In 2011, Davis' step-brother Mike Lang approached sports channel ESPN with similar accusations against Fine. Following the revelations by a second victim, the Syracuse University fired Fine and set up a special commission with the Syracuse board of trustees to investigate in the case.
The commission released its 52-page document last week concluding that the steps taken by the university were appropriate but not perfect. The commission stated that the university officials should have approached the police after learning about the case back in 2005, reported Reuters.
"At a minimum, making that report would have protected the University from criticism that it failed to contact law enforcement out of a desire to protect Bernie Fine or the Men's Basketball program," Reuters reported quoting commission's statement.
"If they turned out to be true, then the failure to have approached law enforcement at best exposed the University to harsh criticism, and at worst allowed a child molester to remain in place in the community without being called to account," the report said.

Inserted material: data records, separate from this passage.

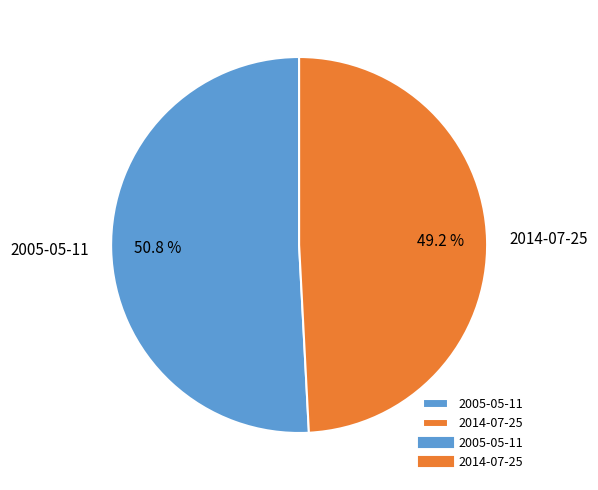

What is the smallest slice in the pie chart?

2014-07-25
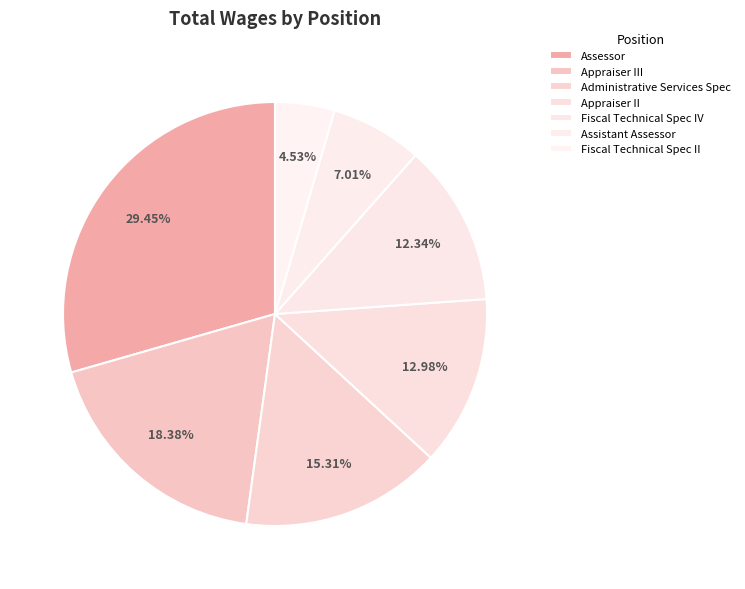

Which has a higher value, Appraiser III or Appraiser II?

Appraiser III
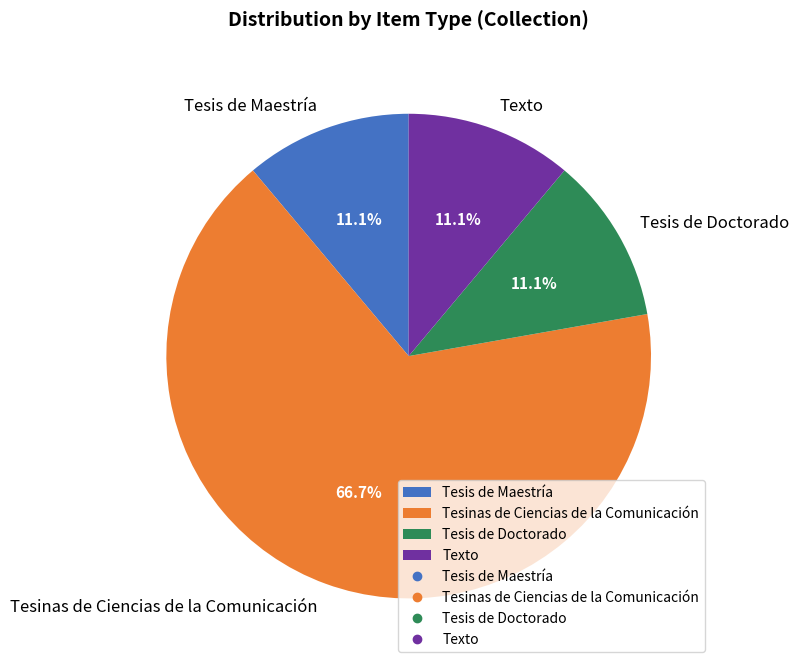

To the nearest percent, what is the combined percentage of Tesis de Maestría and Tesinas de Ciencias de la Comunicación?

78%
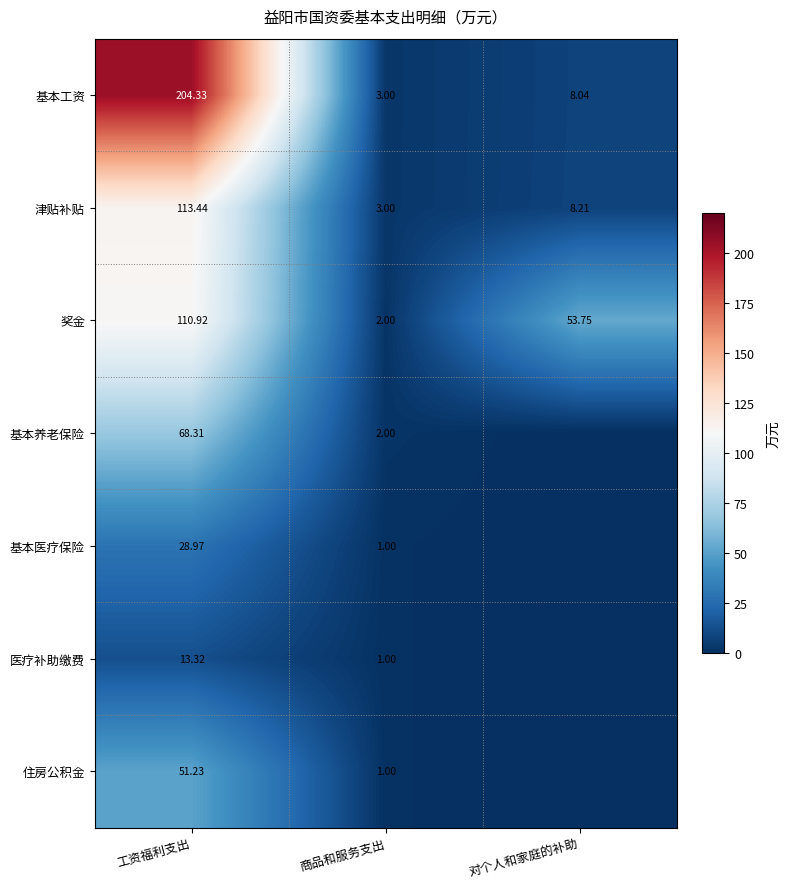

What is the total value across all series at 工资福利支出?

590.5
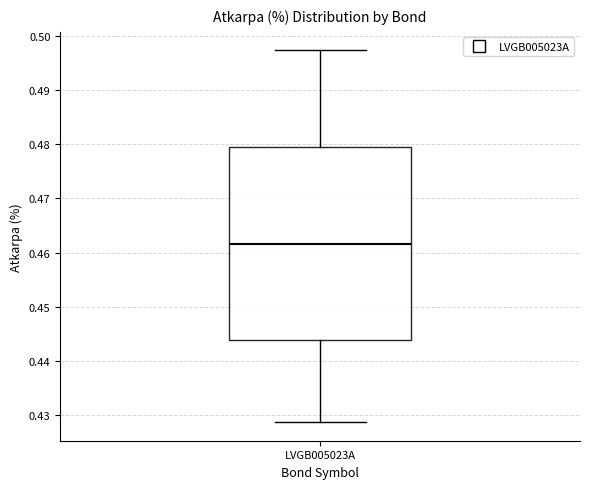

Read this box plot against the y-axis: the position of the median line, the range covered by the box, and the ends of both whiskers. The values are not printed on the chart, so give them approximately, as read against the axis.

median 0.462, box 0.444 to 0.479, whiskers 0.429 to 0.497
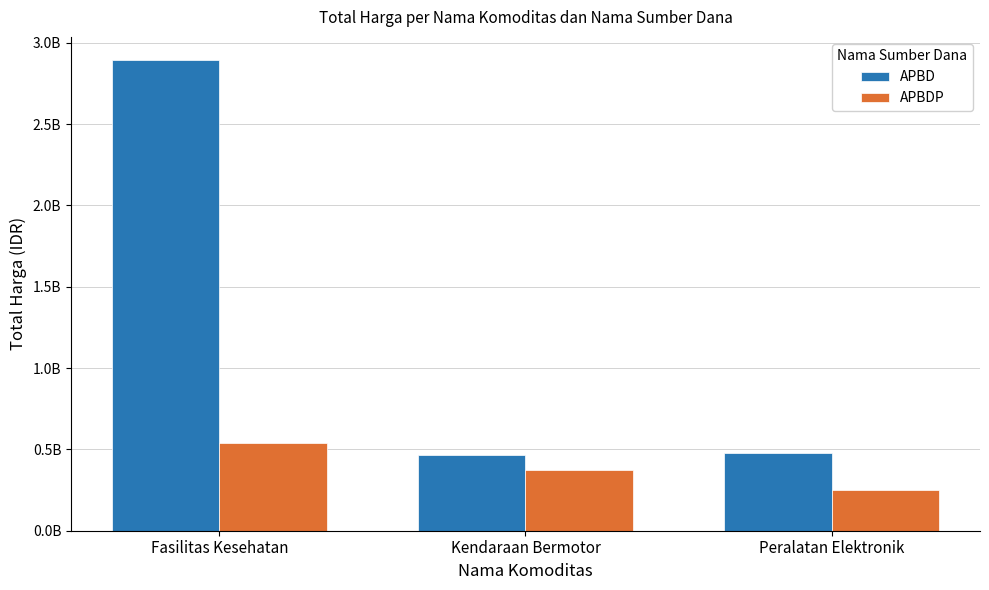

Reading left to right, what are all the values shown in this chart?

APBD: 2892122000	464002100	477600000
APBDP: 541071000	373404000	250350000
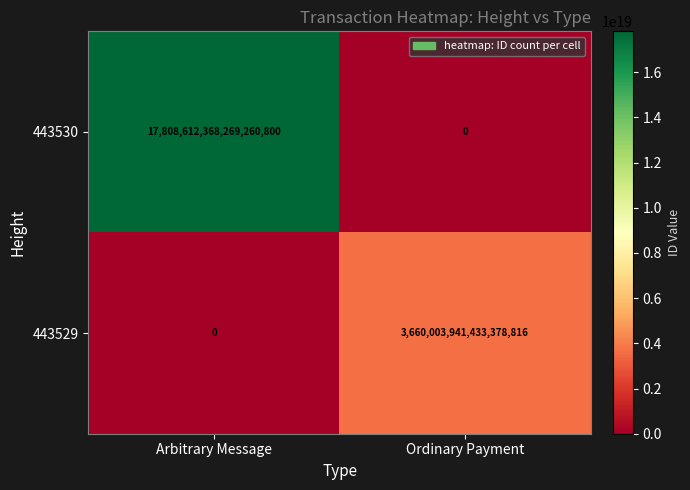

Is the value of 443529 at Arbitrary Message greater than the value of 443530 at Arbitrary Message?

No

Lashing out at the commission's report, Allred said that the report does not condemn the Syracuse University for conducting a biased probe as their investigation was done by their longtime law firm.
"The issue should not have been whether or not the molestations were substantiated but rather whether or not they occurred," Associated Press quoted Allred as saying.
"Few cases of childhood sexual abuse can be 'substantiated' because by their very nature these events occur in private under circumstances where there cannot be substantiation, often because the victims are afraid or ashamed to speak out until years after the fact," she added.
Allred also mentioned that the report did not point out the fault by university staffs who were interviewed during the probe in 2005 that they failed to report the allegations to the board of trustees.